Wir gehören nicht zu den Augenzeugen der Erscheinungen des auferstandenen Herrn. Ist für uns deshalb die Auferstehung Jesu weniger gewiß? Keineswegs. Die Apostel und Jünger sind glaubwürdige Zeugen, die für den Glauben an Jesus Christus in den Tod gegangen sind. Viele sind als Märtyrer gestorben. Außerdem hat Gott ihre Verkündigung begleitet durch Zeichen und Wunder. Das Wort der Apostel war mit dem „Erweis von Geist und Kraft verbunden“ (1 Kor 2,4), wie der Apostel Paulus schreibt. So ist die Botschaft von Jesus Christus dem Auferstandenen auch für uns eine lebendige Hoffnung, auf die wir unser Leben gründen dürfen.

All das Negative in der Welt hat Christus durch seinen Tod am Kreuz überwunden. In der Auferstehung ist dieser Triumph über das Böse - über Sünde, Tod und Teufel - allen offenbar geworden. Der Weg zum Vater im Himmel steht uns wieder offen. Das Netz der Sünde ist zerrissen, und wir sind frei (vgl. Ps 124,7). In dieser Freiheit der Kinder Gottes dürfen wir Gott unseren Vater nennen und zu ihm beten.

Es war der Tag nach dem jüdischen Sabbat, als Jesus auferstanden ist, der achte Tag der Woche also. Die Christen feierten diesen Tag in besonderer Weise und kamen jede Woche vor allem am Tag der Auferstehung des Herrn, dem „Tag des Herrn“ zusammen, um miteinander Eucharistie zu feiern. Im Geschehen der Heiligen Messe wird ja auf unblutige Weise das Kreuzesopfer Jesu Christi Gegenwart, zugleich aber auch seine glorreicheAuferstehung und Himmelfahrt. Als sich das Christentum im römischen Weltreich durchsetzte und zur Staatsreligion wurde, da wurde auch der arbeitsfreie Sonntag eingeführt. So war es für die Christen leichter möglich, ihren religiösen Verpflichtungen nachzukommen und sich ihren Angehörigen zu widmen.

Lassen wir uns diesen Tag der wöchentlichen Feier der Auferstehung des Herrn nicht nehmen. Viel hängt von uns selber ab, wie wir ihn gestalten. Gesetze können zwar gewisse Rahmenbedingungen schaffen, aber den Glauben und die Liebe zu Gott können sie nicht ersetzen. Nehmen wir doch am Gottesdienst der Heiligen Messe aus innerster Überzeugung teil und nicht nur aus gewohnheitsmäßigem Brauchtum! Es soll uns ein Anliegen sein, an der Feier des Leidens und Sterbens Jesu und seiner Auferstehung teilzunehmen.

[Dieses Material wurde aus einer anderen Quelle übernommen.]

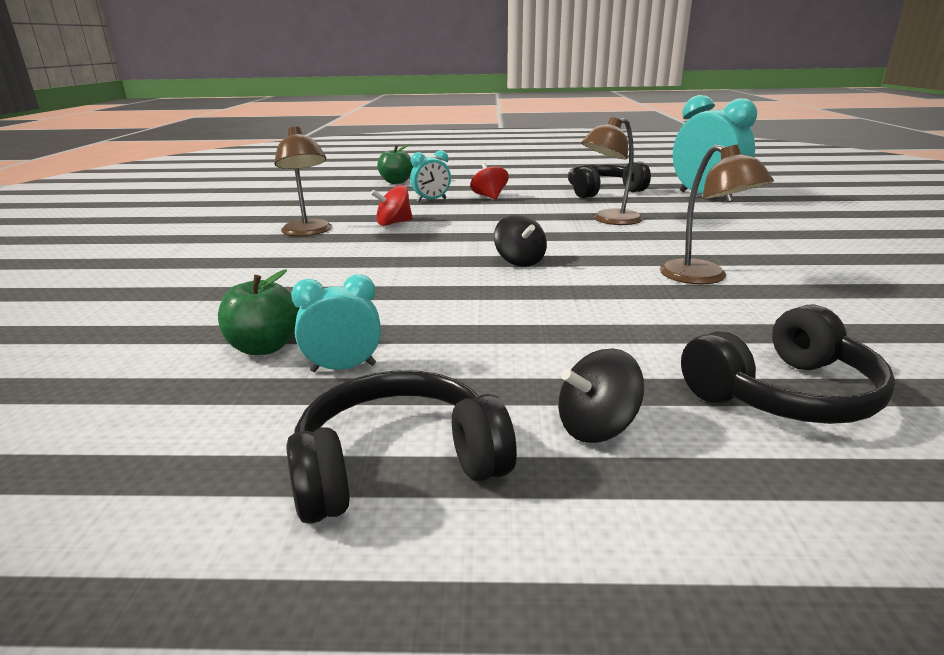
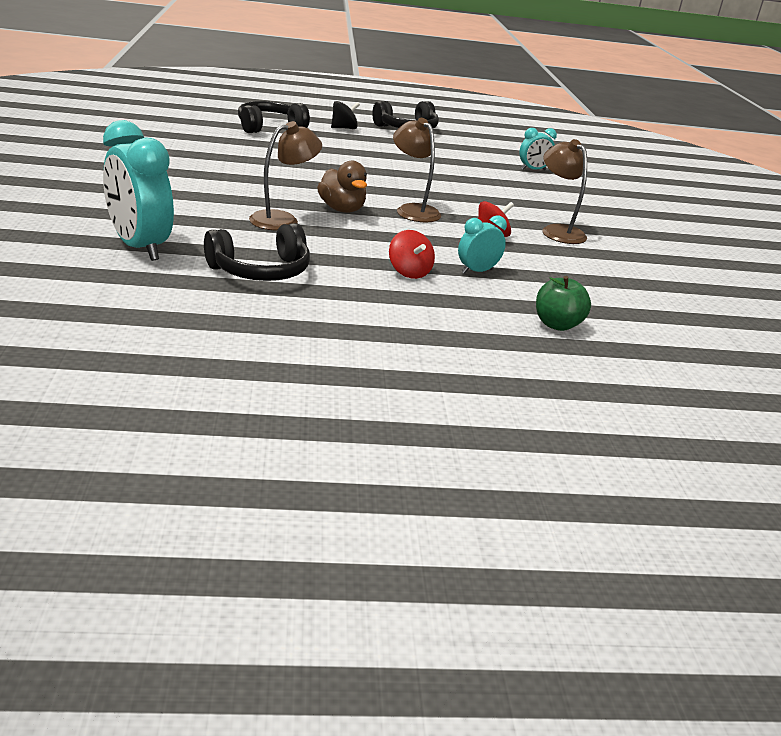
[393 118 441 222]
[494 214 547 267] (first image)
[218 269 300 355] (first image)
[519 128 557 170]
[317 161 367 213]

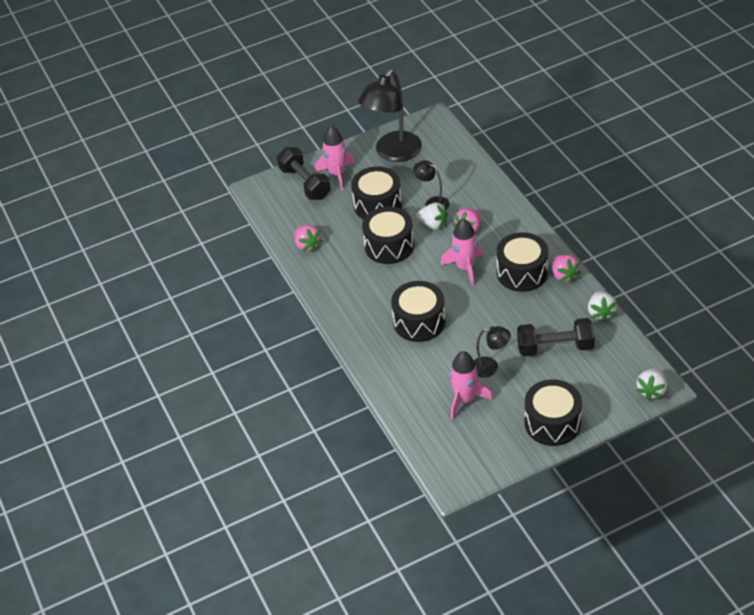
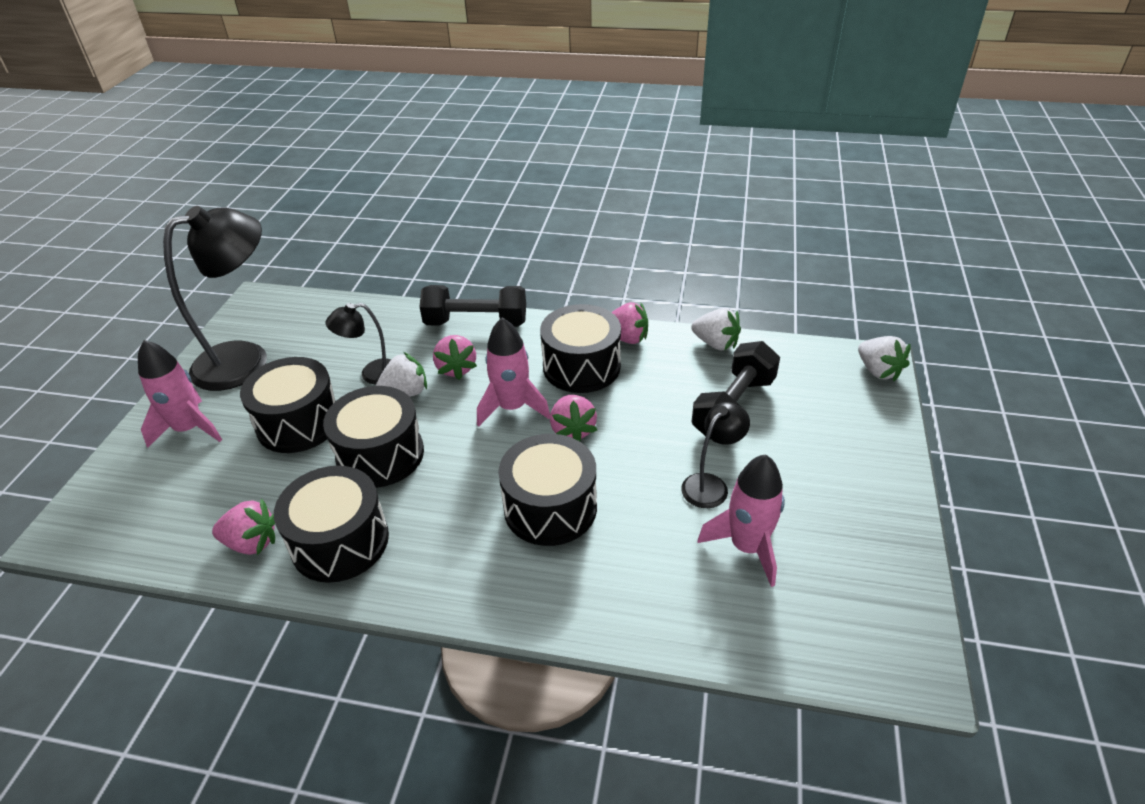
[163 206 267 391]
[419 285 526 327]
[274 466 389 583]
[550 395 597 441]

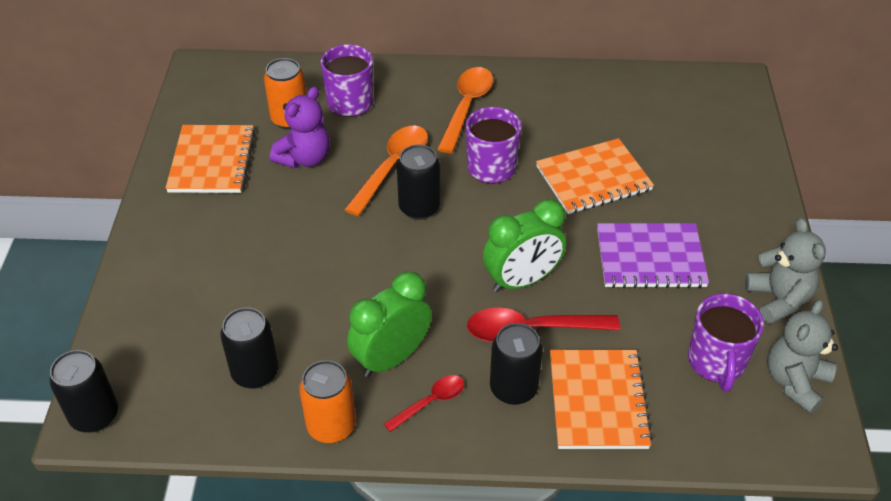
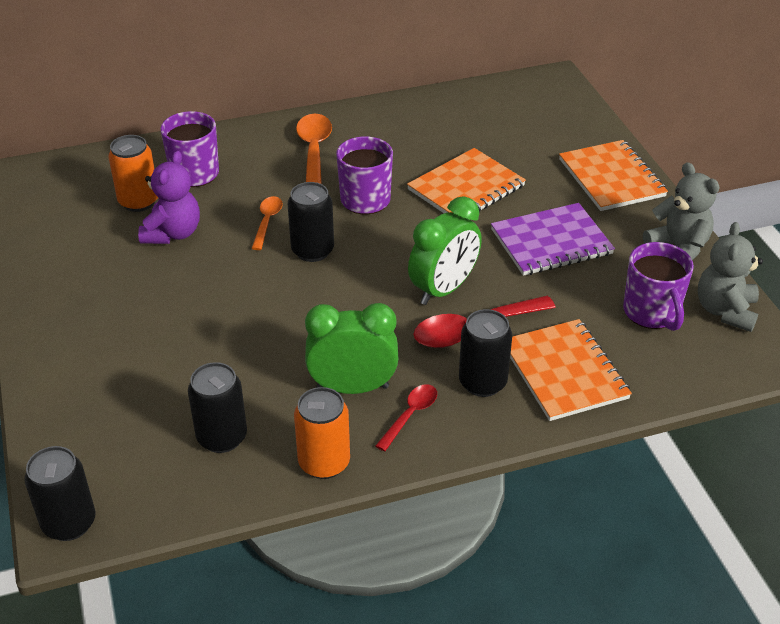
[559 140 668 211]
[251 196 283 250]
[305 303 398 394]

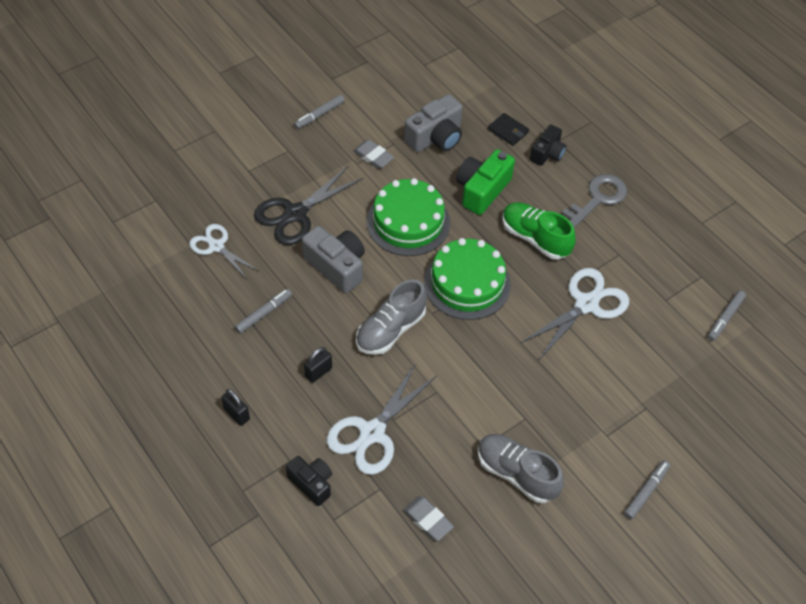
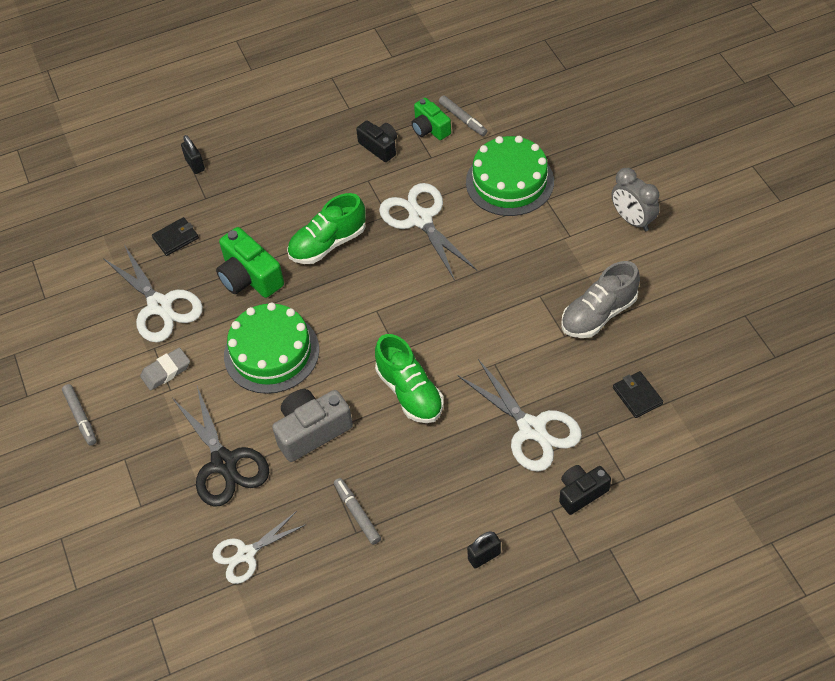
[103 244 203 343]
[356 120 397 162]
[562 174 627 228] (first image)
[466 136 554 216]
[375 334 444 423]
[181 135 205 174]
[611 168 659 231]
[613 371 663 418]
[411 98 451 140]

Liebe Gläubige, was steht uns bevor, was ist unsere Zukunft? Ist der Tod das Letzte und die Verwesung des Leibes die enttäuschende Antwort auf ein mühevolles Leben? Nein. Die Auferstehung des Fleisches am Ende aller Zeiten ist genauso wirklich wie der uns vorher erwartende Tod. Jesus Christus hat auch für uns den Sieg davongetragen. Er ist die Auferstehung und das Leben - auch für uns! In dieser Hoffnung dürfen wir leben und sterben. Bemühen wir uns, durch ein glaubwürdiges christliches Leben von dieser Hoffnung Zeugnis zu geben. Amen.